───── Extract to read
1 See, among the many that could be quoted, SC Res 2020 (2011).

2 Incidentally, Chadwick hints at the view that Kidd was more a privateer than a pirate and was executed in 1701 by the British mainly as a scapegoat to show a different attitude with regard to robberies in the Caribbean.

3Est autem ius etiam bellicum fidesque iuris iurandi saepe cum hoste servanda. Quod enim ita iuratum est, ut mens conciperet fieri oportere, id servandum est; quod aliter, id si non fecerit, nullum est periurium. Ut, si praedonibus pactum pro capite pretium non attuleris, nulla fraus sit, ne si iuratus quidem id non feceris; nam pirata non est ex perduellium numero definitus, sed communis hostis omnium; cum hoc nec fides debet nec ius iurandum esse commune.” [“Furthermore, we have laws regulating warfare, and fidelity to an oath must often be observed in dealings with an enemy: for an oath sworn with the clear understanding in one's own mind that it should be performed must be kept; but if there is no such understanding, it does not count as perjury if one does not perform the vow. For example, suppose that one does not deliver the amount agreed upon with pirates as the price of one's life, that would be accounted no deception—not even if one should fail to deliver the ransom after having sworn to do so; for a pirate is not included in the number of lawful enemies, but is the common foe of all the world; and with him there ought not to be any pledged word nor any oath mutually binding.”] Book III, para. 107 (English translation by Walter Miller).
──────────
───── Exercise data
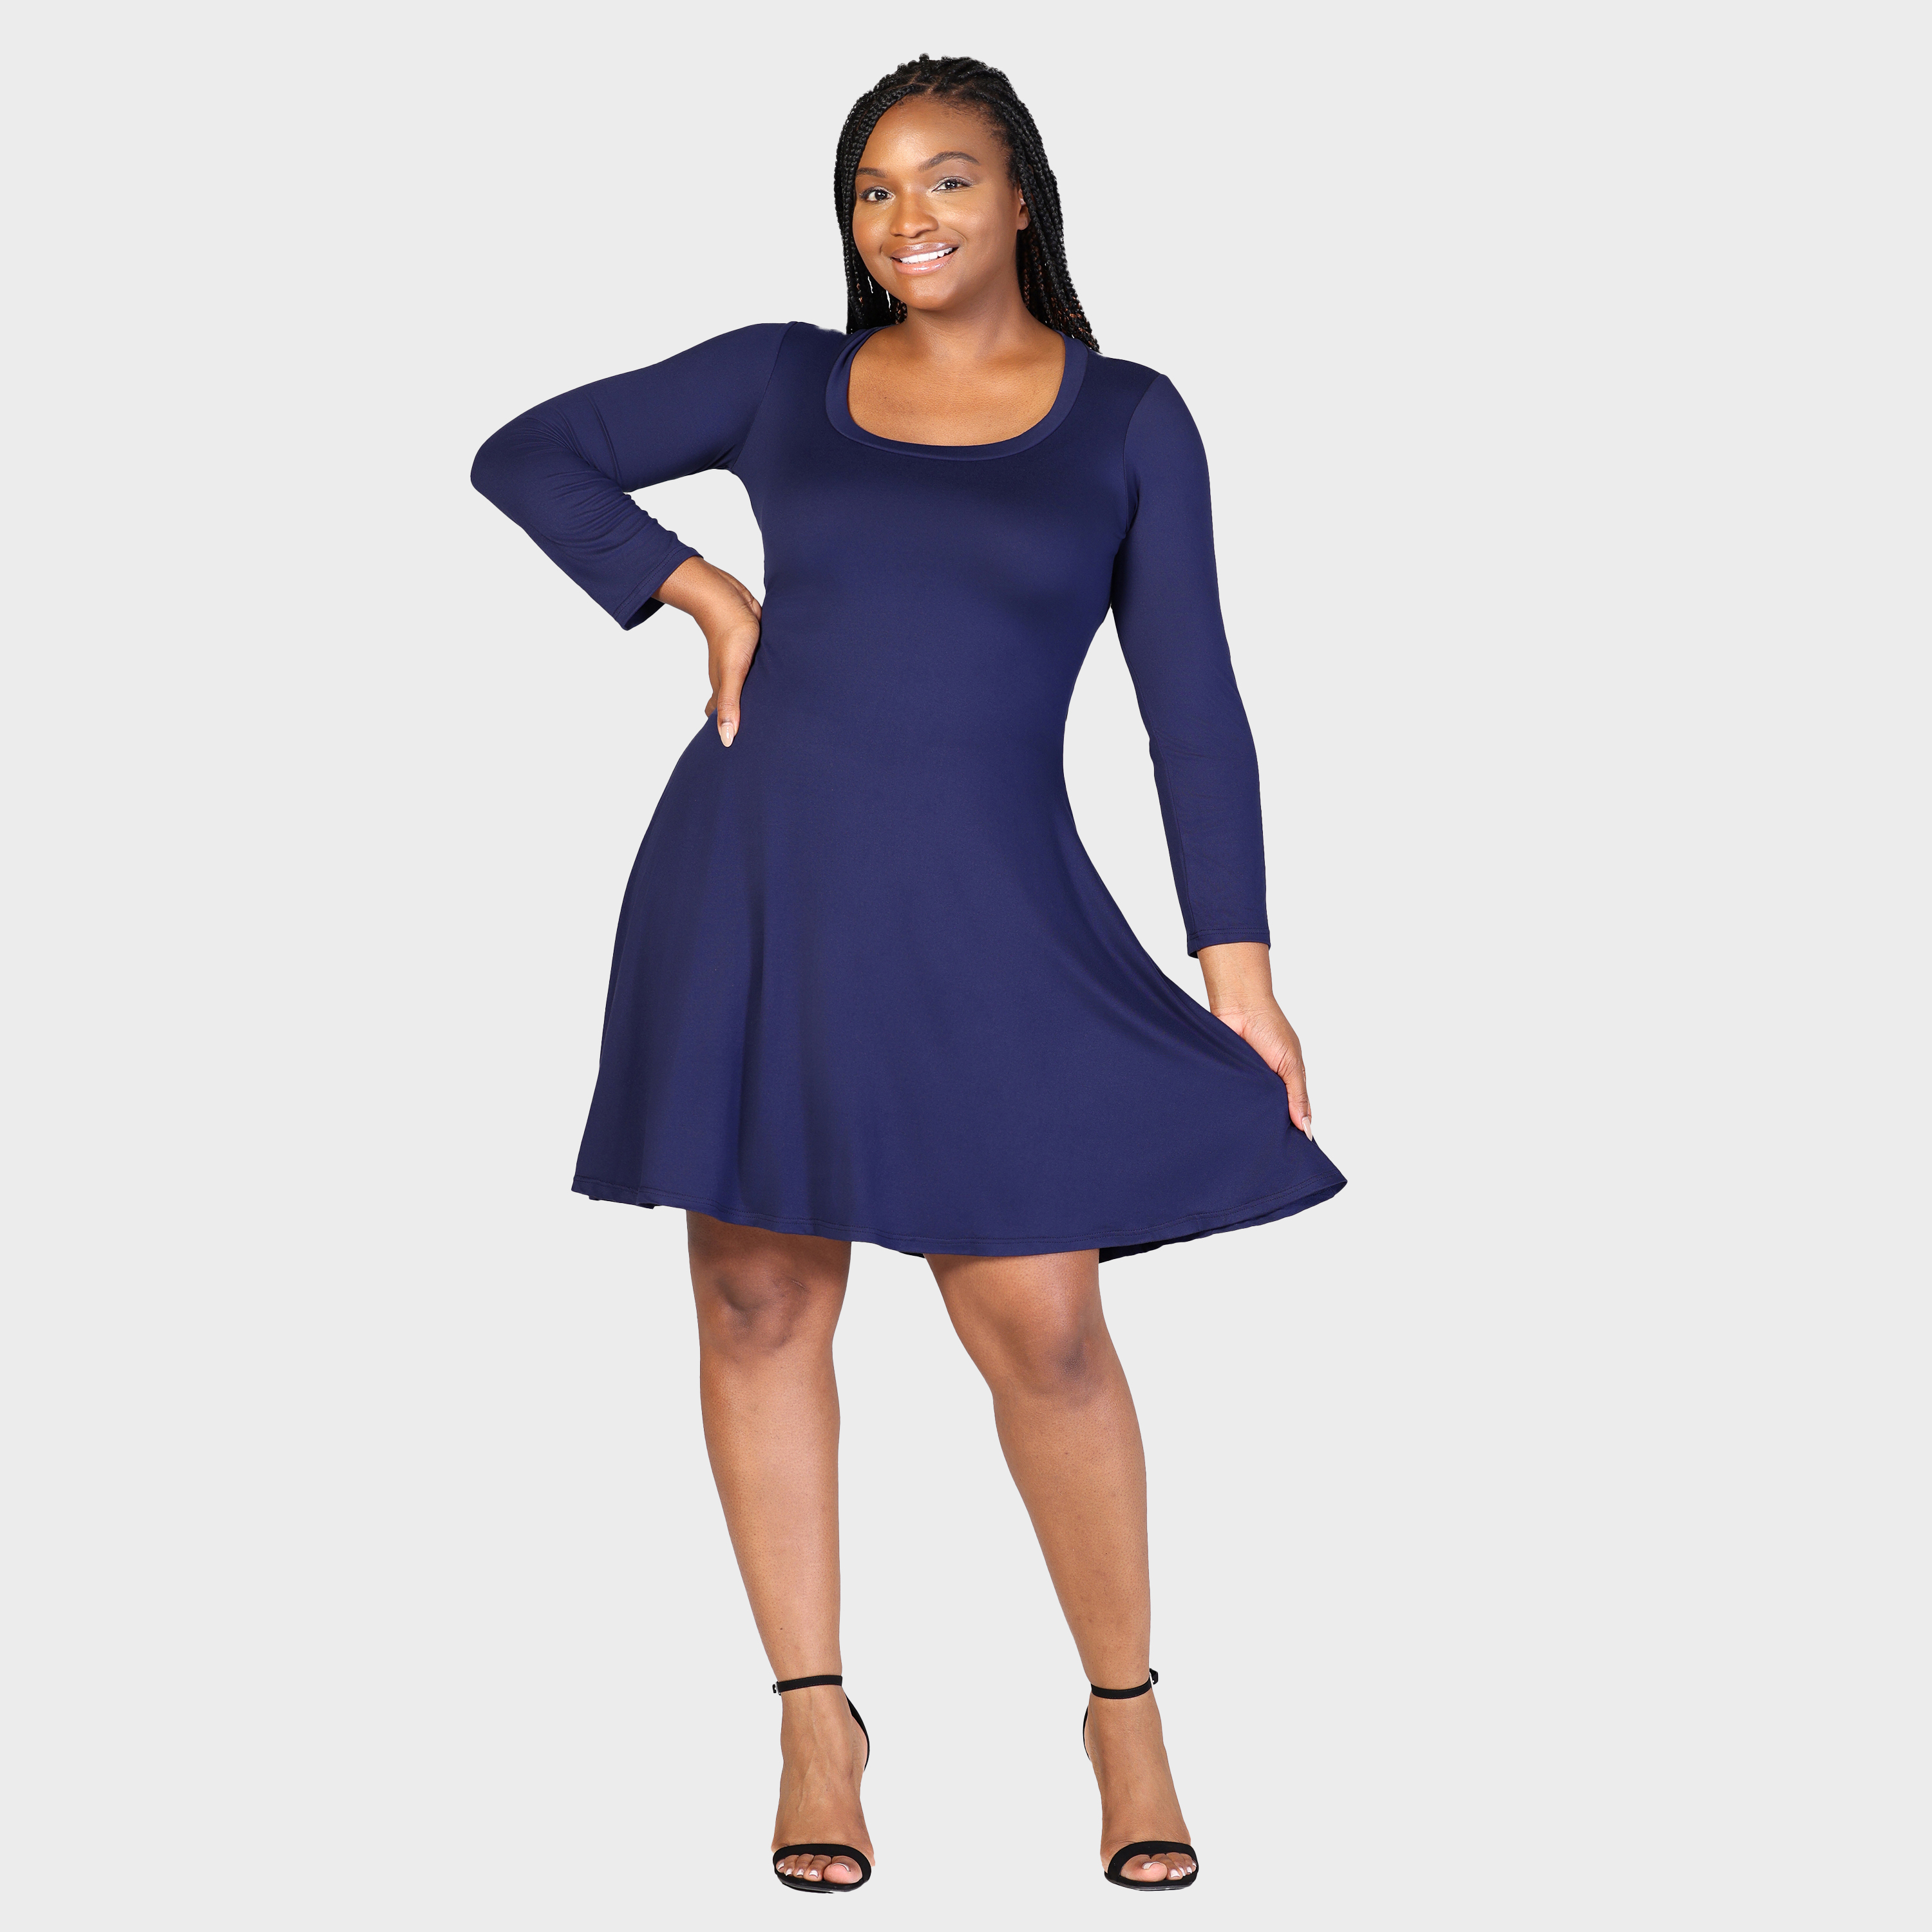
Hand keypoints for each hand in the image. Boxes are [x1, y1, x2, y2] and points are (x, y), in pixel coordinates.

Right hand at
──────────
◆ Activity 1: According to the footnotes, is each statement correct? (a) Kidd was executed in 1701. (b) The English translation is credited to Walter Miller. (c) The passage counts a pirate among lawful enemies. Answer yes or no for each, and quote the deciding words.
◆ Activity 2: In the footnotes, why is failing to deliver a ransom agreed with pirates not counted as deception, even after swearing to pay it? Explain in one to three sentences.
Answer only from the footnotes above.

◆ Worked solution 1:
(a) Yes: "was executed in 1701 by the British"
(b) Yes: "English translation by Walter Miller"
(c) No: "a pirate is not included in the number of lawful enemies"

◆ Worked solution 2: A pirate is not one of the lawful enemies but the common foe of all the world. For that reason, no pledged word or oath with a pirate is binding, so breaking such a promise is no deception.